The problem> No pictures go into the copy. Write out exactly the lines below from the one containing "Портативная техника" through the one containing "d'optimiser les performances, les".

Data supplied>
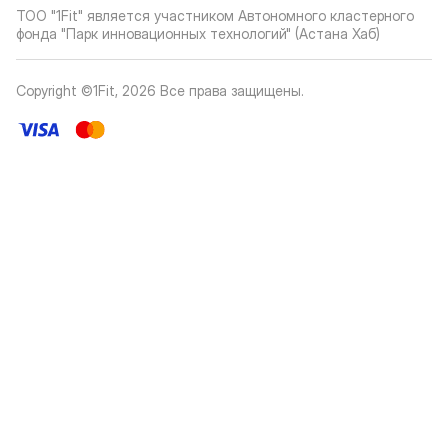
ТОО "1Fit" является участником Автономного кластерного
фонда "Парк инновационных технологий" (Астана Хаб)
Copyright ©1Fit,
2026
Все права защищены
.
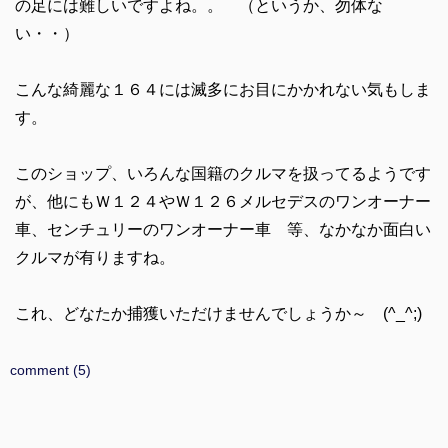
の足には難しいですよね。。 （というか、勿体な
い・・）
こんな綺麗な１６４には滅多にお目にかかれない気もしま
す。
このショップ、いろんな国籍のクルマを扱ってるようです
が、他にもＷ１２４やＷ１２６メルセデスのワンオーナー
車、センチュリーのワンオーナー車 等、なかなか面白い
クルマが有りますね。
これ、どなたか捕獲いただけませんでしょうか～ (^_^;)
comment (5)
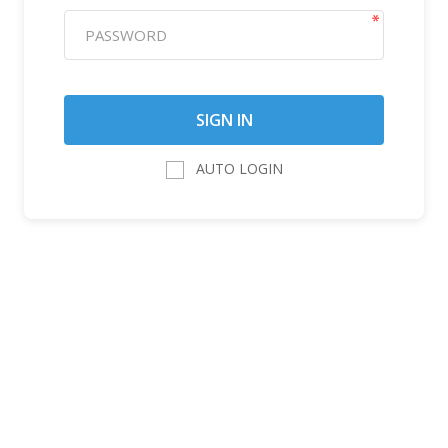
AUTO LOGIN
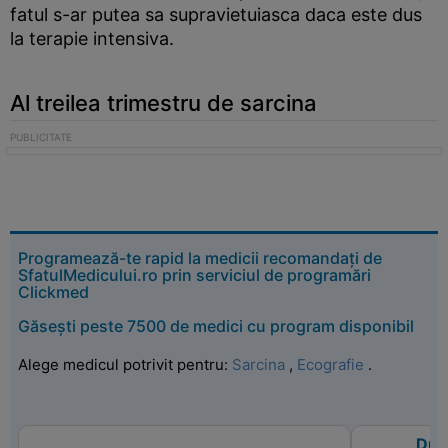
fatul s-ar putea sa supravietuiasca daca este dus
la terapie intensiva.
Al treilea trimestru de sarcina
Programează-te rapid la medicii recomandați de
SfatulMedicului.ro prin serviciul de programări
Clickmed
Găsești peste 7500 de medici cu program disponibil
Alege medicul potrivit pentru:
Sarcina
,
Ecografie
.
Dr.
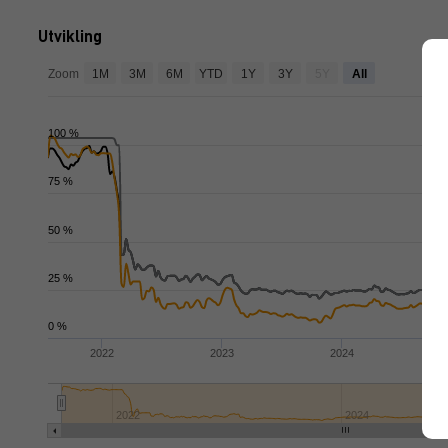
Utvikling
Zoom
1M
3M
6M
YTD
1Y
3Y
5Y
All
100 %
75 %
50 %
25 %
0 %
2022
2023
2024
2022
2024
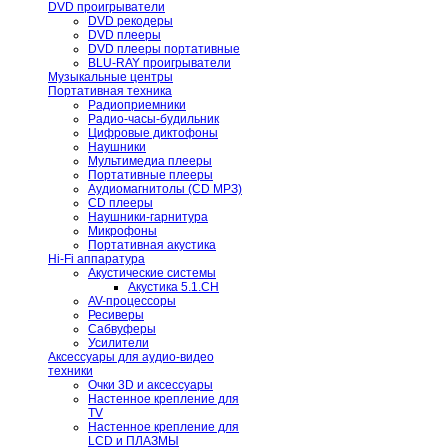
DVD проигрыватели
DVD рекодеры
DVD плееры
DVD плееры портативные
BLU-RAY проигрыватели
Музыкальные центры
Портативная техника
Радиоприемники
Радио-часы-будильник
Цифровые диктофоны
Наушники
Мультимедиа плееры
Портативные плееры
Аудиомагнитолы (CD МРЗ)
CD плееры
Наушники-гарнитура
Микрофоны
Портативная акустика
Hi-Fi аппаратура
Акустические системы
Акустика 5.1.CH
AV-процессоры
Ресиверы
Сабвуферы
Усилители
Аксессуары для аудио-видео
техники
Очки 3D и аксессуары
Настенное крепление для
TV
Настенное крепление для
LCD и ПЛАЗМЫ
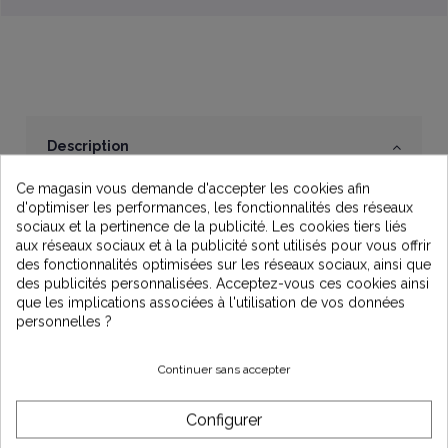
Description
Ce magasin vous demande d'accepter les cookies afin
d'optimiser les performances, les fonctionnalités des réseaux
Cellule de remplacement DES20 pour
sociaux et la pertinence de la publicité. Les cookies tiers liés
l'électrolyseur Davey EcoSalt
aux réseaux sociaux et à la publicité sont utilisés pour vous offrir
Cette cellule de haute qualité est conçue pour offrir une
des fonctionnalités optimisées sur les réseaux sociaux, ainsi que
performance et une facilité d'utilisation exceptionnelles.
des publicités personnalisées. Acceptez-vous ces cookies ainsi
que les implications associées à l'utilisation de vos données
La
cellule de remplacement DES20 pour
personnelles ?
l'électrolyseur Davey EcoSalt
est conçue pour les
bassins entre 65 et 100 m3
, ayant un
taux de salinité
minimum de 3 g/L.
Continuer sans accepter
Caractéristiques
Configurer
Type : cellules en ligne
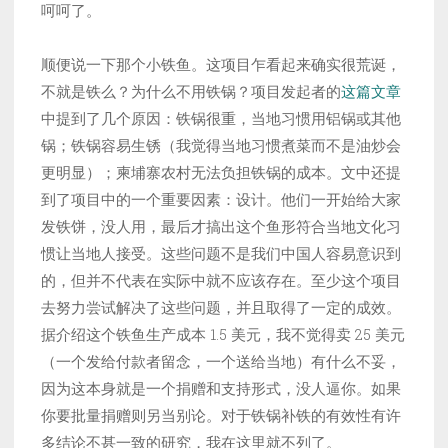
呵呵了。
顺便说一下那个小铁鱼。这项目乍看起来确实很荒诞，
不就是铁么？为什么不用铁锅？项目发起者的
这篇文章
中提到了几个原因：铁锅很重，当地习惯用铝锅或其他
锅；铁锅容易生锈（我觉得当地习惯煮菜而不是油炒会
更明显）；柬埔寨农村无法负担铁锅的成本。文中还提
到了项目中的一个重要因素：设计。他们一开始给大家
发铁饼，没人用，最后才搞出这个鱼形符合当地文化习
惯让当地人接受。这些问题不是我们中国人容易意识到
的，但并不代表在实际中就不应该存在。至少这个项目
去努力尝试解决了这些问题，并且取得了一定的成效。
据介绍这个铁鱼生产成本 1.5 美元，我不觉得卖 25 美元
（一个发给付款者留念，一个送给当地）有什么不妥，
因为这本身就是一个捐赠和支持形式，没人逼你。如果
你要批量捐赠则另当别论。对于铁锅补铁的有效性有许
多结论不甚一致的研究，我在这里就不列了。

Written solution>
Портативная техника
Радиоприемники
Радио-часы-будильник
Цифровые диктофоны
Наушники
Мультимедиа плееры
Портативные плееры
Аудиомагнитолы (CD МРЗ)
CD плееры
Наушники-гарнитура
Микрофоны
Портативная акустика
Hi-Fi аппаратура
Акустические системы
Акустика 5.1.CH
AV-процессоры
Ресиверы
Сабвуферы
Усилители
Аксессуары для аудио-видео
техники
Очки 3D и аксессуары
Настенное крепление для
TV
Настенное крепление для
LCD и ПЛАЗМЫ
Description
Ce magasin vous demande d'accepter les cookies afin
d'optimiser les performances, les fonctionnalités des réseaux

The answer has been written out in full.